The tax increase would have added over €600,000 to the council's coffers.

A proposal to increase local property tax in Westmeath by 10% has been rejected by local councillors.

At the September meeting of Westmeath County Council, the local authority's Head of Finance, Jimmy Dalton, presented members with a proposal to increase the LPT by 10%, which would generate an income of circa €617,000 in 2023.

However, Cathaoirleach of Westmeath County Council, Aengus O’Rourke said that householders are “already under siege at the minute”.

“We’ve yet to hit the winter period and it’s going to hit home to everyone just how hard it’s going to be,” he said.

The Fianna Fáil rep told his council colleagues that any potential increase to tax should “only be increased if households have the capacity to pay it” and that right now, with increases to gas, electricity, fuel and other household costs, households do not have the capacity to pay extra property tax due to increased stress and cost of living.

“I wouldn’t want to make a decision that would add to that stress. My proposal would be to leave the LPT as it is,” he added.

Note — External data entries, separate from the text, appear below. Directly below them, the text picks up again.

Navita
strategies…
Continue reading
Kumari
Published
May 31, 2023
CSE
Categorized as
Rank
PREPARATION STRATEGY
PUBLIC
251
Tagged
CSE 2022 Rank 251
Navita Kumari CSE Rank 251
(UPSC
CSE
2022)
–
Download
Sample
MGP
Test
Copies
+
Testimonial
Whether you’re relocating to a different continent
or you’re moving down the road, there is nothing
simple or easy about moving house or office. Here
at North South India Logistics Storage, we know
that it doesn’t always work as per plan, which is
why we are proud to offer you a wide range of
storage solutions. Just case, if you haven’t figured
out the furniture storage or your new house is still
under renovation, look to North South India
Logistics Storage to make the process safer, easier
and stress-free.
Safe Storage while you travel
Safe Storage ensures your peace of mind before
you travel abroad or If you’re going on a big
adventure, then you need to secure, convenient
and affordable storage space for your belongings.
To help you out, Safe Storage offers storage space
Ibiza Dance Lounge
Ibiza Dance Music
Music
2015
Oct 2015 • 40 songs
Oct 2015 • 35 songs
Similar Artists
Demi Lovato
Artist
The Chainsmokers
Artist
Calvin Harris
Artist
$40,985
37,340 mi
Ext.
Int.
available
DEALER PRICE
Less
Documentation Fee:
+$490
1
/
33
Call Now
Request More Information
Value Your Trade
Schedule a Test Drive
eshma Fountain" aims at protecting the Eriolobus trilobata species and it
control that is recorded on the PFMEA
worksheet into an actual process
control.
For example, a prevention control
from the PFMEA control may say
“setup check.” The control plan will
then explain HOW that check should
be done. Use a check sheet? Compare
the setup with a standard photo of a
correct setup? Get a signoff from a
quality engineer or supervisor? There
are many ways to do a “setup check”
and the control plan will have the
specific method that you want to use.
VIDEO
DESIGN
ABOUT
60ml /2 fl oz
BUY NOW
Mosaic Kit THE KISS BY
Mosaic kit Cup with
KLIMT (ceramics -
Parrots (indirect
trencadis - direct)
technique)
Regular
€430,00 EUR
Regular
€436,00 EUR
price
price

His proposal was immediately seconded by his party colleague, Mullingar-Kinnegad rep Ken Glynn who does not “believe in inflicting any extra cost” on households.

“Some would argue it’s a very small increase but that increase could make a huge difference,” he said.

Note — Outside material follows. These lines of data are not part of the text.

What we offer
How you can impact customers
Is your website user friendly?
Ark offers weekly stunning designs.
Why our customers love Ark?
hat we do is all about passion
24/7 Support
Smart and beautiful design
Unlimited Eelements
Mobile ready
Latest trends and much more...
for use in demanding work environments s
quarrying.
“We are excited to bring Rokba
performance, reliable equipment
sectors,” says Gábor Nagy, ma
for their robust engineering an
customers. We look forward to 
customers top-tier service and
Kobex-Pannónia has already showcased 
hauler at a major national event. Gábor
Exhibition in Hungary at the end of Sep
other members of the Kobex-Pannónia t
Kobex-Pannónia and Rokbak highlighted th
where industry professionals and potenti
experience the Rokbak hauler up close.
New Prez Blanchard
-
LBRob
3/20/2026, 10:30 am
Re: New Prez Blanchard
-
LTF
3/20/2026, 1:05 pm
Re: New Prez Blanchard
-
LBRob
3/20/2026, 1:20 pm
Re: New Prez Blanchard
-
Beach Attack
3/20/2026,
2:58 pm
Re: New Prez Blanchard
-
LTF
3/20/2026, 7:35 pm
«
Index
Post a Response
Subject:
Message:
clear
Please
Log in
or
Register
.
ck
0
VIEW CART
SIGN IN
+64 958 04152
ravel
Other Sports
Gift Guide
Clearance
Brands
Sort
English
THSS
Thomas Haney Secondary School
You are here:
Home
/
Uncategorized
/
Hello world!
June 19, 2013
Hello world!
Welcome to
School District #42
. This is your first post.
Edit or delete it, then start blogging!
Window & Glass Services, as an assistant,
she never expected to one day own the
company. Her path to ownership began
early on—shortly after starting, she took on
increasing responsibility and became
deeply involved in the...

Independent councillor Paul Hogan agreed that an increase to the LPT, however small, could be “the straw that breaks the camel's back” in terms of household costs.

Fine Gael's John Dolan also supported the proposal to leave the LPT as is, but raised the issue that other essential services could be hit if the increase was not introduced. His concerns were echoed by Labour's Denis Leonard, Fine Gael's Frank McDermott and the Green Party's Hazel Smyth.

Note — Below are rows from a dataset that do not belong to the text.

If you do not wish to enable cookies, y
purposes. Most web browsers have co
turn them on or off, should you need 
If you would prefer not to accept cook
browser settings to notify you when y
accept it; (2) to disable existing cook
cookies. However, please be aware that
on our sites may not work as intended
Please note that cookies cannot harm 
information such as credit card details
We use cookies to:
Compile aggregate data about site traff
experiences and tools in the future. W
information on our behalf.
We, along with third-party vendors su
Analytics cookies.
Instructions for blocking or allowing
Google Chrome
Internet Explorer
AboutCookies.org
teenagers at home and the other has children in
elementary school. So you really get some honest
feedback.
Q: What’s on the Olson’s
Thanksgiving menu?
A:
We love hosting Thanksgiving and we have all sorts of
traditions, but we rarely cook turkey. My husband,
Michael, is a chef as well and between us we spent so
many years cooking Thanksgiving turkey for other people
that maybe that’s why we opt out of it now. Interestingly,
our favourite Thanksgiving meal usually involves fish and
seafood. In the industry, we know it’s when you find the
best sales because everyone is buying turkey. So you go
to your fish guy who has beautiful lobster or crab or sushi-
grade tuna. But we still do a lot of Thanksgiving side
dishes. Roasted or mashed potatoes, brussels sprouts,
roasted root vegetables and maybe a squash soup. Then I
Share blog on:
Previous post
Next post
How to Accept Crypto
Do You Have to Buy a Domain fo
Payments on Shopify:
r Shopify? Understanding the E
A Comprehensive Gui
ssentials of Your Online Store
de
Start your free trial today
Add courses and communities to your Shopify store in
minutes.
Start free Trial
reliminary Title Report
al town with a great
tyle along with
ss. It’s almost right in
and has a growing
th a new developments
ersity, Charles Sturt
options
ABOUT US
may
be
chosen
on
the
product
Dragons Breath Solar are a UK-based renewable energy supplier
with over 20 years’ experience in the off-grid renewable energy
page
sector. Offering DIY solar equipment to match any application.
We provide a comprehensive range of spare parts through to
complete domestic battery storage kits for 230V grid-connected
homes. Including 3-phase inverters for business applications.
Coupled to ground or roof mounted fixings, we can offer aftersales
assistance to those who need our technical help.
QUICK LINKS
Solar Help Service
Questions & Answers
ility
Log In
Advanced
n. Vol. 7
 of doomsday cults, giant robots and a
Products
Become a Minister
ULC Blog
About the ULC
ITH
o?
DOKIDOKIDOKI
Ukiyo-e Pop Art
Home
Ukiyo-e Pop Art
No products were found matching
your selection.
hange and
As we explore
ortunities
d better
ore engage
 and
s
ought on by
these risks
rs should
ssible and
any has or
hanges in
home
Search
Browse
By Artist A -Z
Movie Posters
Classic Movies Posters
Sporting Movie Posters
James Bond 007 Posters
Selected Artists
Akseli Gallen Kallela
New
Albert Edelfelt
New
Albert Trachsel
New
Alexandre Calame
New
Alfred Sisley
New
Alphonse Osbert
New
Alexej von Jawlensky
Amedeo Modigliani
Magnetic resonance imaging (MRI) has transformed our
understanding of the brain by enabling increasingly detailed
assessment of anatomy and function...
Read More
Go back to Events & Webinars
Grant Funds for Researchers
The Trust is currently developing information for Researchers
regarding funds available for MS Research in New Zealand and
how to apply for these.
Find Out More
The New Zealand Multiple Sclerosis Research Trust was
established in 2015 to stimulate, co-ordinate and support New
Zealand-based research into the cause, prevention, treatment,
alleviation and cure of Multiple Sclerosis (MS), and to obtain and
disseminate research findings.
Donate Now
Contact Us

In response to those concerns, Mr. Dalton stressed that his concern was to maximise the budget for 2023 in terms of services.

“Today is about having this discussion and setting the scene for the budget,” he said.

“I don’t think it’s useful today to get into a discussion about what services will be under threat. It’s in all our interests to bring a budget forward that the members can adopt.”